Listeria is a foodborne illness caused by bacteria that is able to grow at refrigeration temperatures. Outbreaks in recent years have been linked to contaminated coleslaw, milk, and cheese. Listeria is caused by bacteria frequently found in soil, water and plant matter. Listeria can be present in raw milk and soft cheese products or raw vegetables. Poultry, meats (including processed meats like hot dogs and lunch meat) and prepared, chilled ready-to- eat foods may also have the bacteria.

Flu-like symptoms, including nausea, vomiting, diarrhea, headache, chills and fever in otherwise healthy adults generally begin 2 days to 3 weeks after contaminated food is eaten. In newborn infants, it can cause meningitis (which is inflammation of the brain and spinal cord), severe retardation and even death. The elderly and those who are already ill or who have lowered immunity are also at high risk.

Fortunately, poisoning from listeria and most foodborne illness CAN be prevented. Do not buy dairy products that are raw or say unpasteurized. Wash or peel raw vegetables. Cook meat and poultry thoroughly or until juices are clear, not pink or red. Proper cooking WILL kill the bacteria. Refrigerate leftovers in shallow containers right after eating. When microwaving, carefully follow the owner’s manual and rotate food to make sure it is cooked thoroughly and evenly. When reheating leftover food or cooking ready-to-eat refrigerated foods or hot dogs, cook until steaming hot. Make sure to bring “wet” foods like sauces, gravies and soups to a full boil. Pregnant women and other high risk groups are advised to carefully observe “keep refrigerated”, “sell by”, and “use by” dates on processed products.

Also, wash hands, knives, cutting boards and counters with soap and water after contact with raw meat or poultry. Never allow raw meat juices to mix with foods that will not be cooked.

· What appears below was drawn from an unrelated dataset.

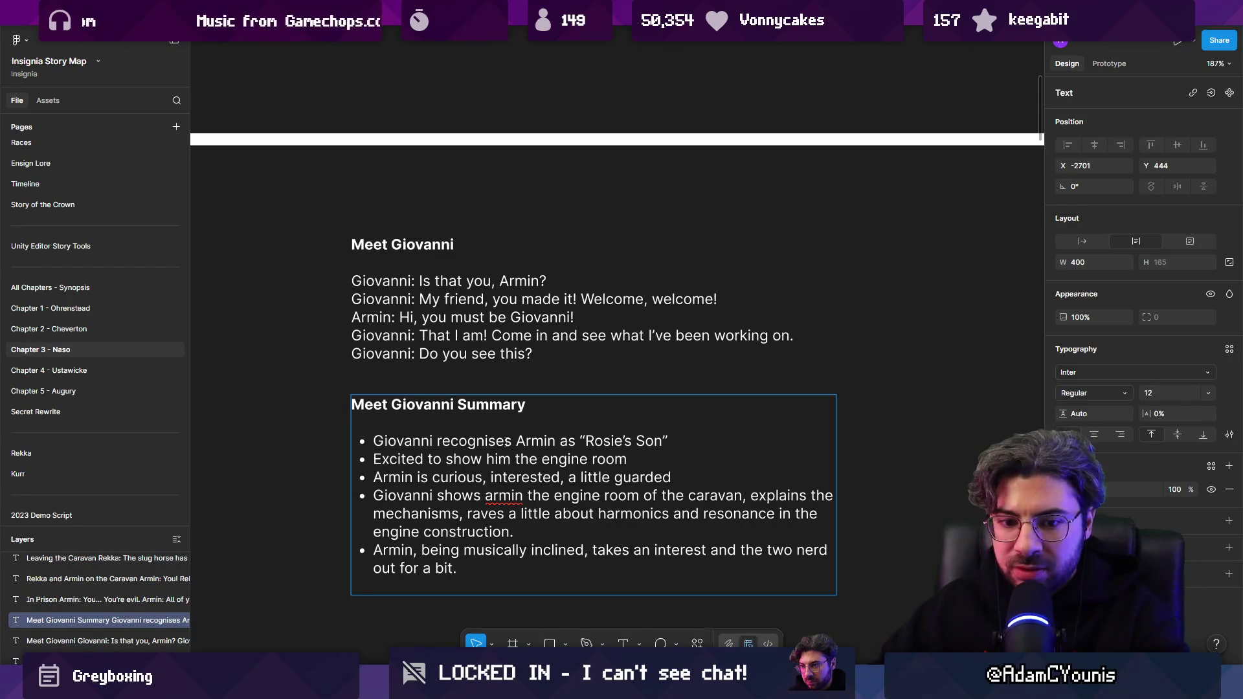
{"action": "scroll", "coordinate": [507, 441], "scroll_direction": "down", "scroll_amount": 2}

Food processors also have a responsibility in preventing Listeria through careful monitoring procedures. Prevention is the responsibility of food processors as well as consumers.

In summary, Listeria can be prevented. The guidelines to follow are:

  • Do not buy unpasteurized milk or dairy products
  • Wash or peel raw vegetables
  • Cook meat and poultry until well done
  • Reheat leftovers until steaming hot
  • Carefully follow “keep refrigerated”, “sell by” and “use by” dates
  • Wash hands and preparation areas often when handling food Remember, you can control foodborne illness by proper cooking and handling techniques.